Under the government’s new scheme, homes up to €450,000 in Dublin City and Dún Laoghaire will be considered affordable. Couples with a combined income of €90,000 euros can apply under the scheme to buy homes worth up to €450,000. Government pricing is based on the local authority area.

Affordable homes in south Dublin, Fingal, Cork, and Galway counties, as well as Wicklow, are priced up to €400,000. The price range is €350,000 in Cork, Limerick, Kildare and Meath, €300,000 in Clare, Westmeath and Wexford, and €275,000 in Carlow, Louth and Offaly.

People can apply for home purchases of up to €250,000 in Kerry, Kilkenny, Laois, Waterford and Roscommon, and up to €225,000 in Cavan, Donegal, Leitrim, Longford, Mayo, Monaghan, Sligo and Tipperary.

€75m allocated for this year

The Affordable House Bill has been allocated €620 million in the 2021 budget. Of this, €75 million is for shared equity portion of the plan. The government initially aims to help buy 2,000 homes.

But, the scheme has not yet been approved by the Central Bank. There is a risk that it will adversely affect inflation. However, the government claims that this has been mitigated by the need for safeguards, including price caps, and the availability of the least amount of equity for eligible borrowers.

More homes will hit the market

The Government and the Department of Housing believe that activating existing unused planning permissions will increase housing supply. The government says 40,000 homes will be available in Dublin alone.

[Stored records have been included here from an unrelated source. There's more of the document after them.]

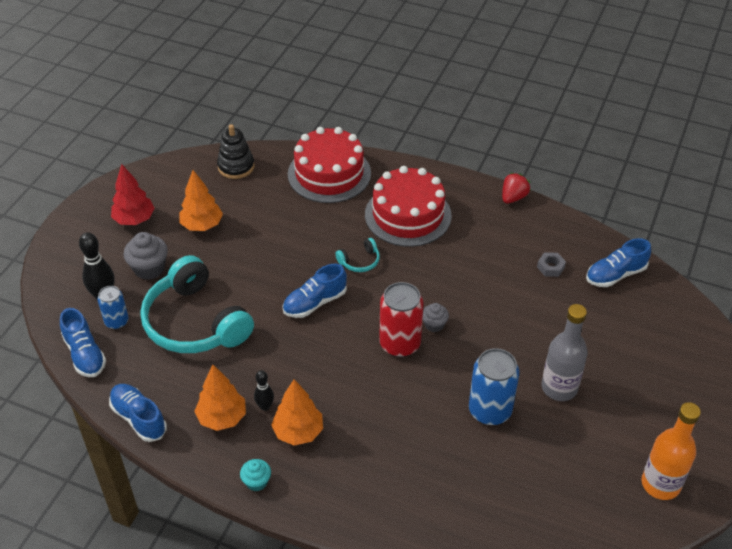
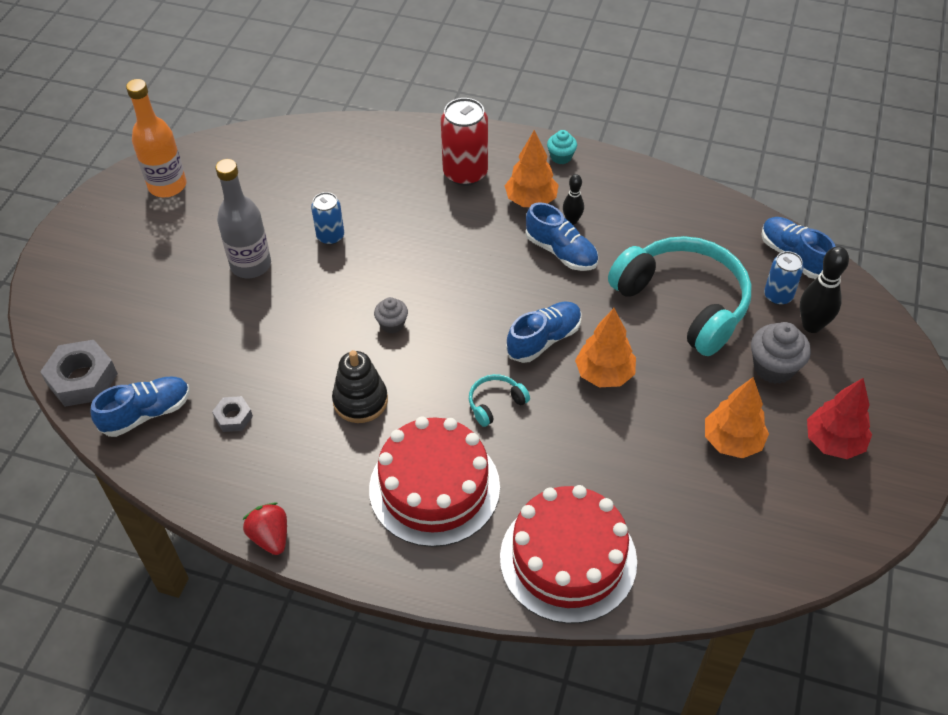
camera: 175 degrees right, 5 degrees up
blue shoe [109,384,167,442] -> blue shoe moved to [525,202,598,271]
orange tree [194,365,246,431] -> orange tree moved to [575,308,636,387]
black stacking toy [217,124,255,179] -> black stacking toy moved to [332,350,388,423]
red can [379,282,424,357] -> red can moved to [441,98,488,186]
blue can [469,348,519,425] -> blue can [311,192,344,245], size x0.60
red strawberry [502,173,531,204] -> red strawberry turned 120 degrees clockwise [243,502,287,555]
none -> grey nut [40,340,118,407]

It is hoped that this will close the gap for the so-called Generation Rent. Securing the manufacturing sector is expected to help create jobs and economic recovery.

Opposition says housing project is a big mistake

The opposition does not agree with any of the government’s arguments. Labour Party’s housing spokesperson Senator Rebecca Moynihan said the government is only concerned with large investors.

“Yet again the lobbyists have captured Government. Government has chosen to abandon cost rental, opting instead for a profit model and a shared equity scheme that expert commentators, such as the ESRI and Central Bank, have said is a demand side measure. This will increase house prices rather than represent a step change in our approach to housing, making it genuinely affordable for ordinary people,” she said.

Social Democrats housing spokesman Cian O’Callaghan also fully agrees with the Labor spokesperson. “The Government is living on another planet if it thinks €450,000 for a home in Dublin – and €400,000 in Cork and Galway – is affordable. It simply is not,” O’Callaghan said.

“These inflated price caps will mean that so-called affordable homes will be out of reach for most people. The decision to introduce the ‘shared equity’ scheme, and the inclusion of these expensive homes, is more about providing subsidies for developers than homes that are genuinely affordable,” he added.

Sinn Féin spokesperson on Housing Eoin Ó Broin TD said the scheme is disappointing. “We proposed to scrap the pro-developer shared equity loan scheme, and to divert the allocated €75million to local authority and approved housing body affordable rental and purchase homes.

“It is clear there has been no change in housing policy from the last government and the big losers will be first time buyers, single people and people who suffered relationship breakdown and lost their family home.

“The only way to tackle the affordable housing crisis is to fund local authorities, approved housing bodies and community housing trusts to deliver affordable homes to rent and buy at scale,” Ó Broin said.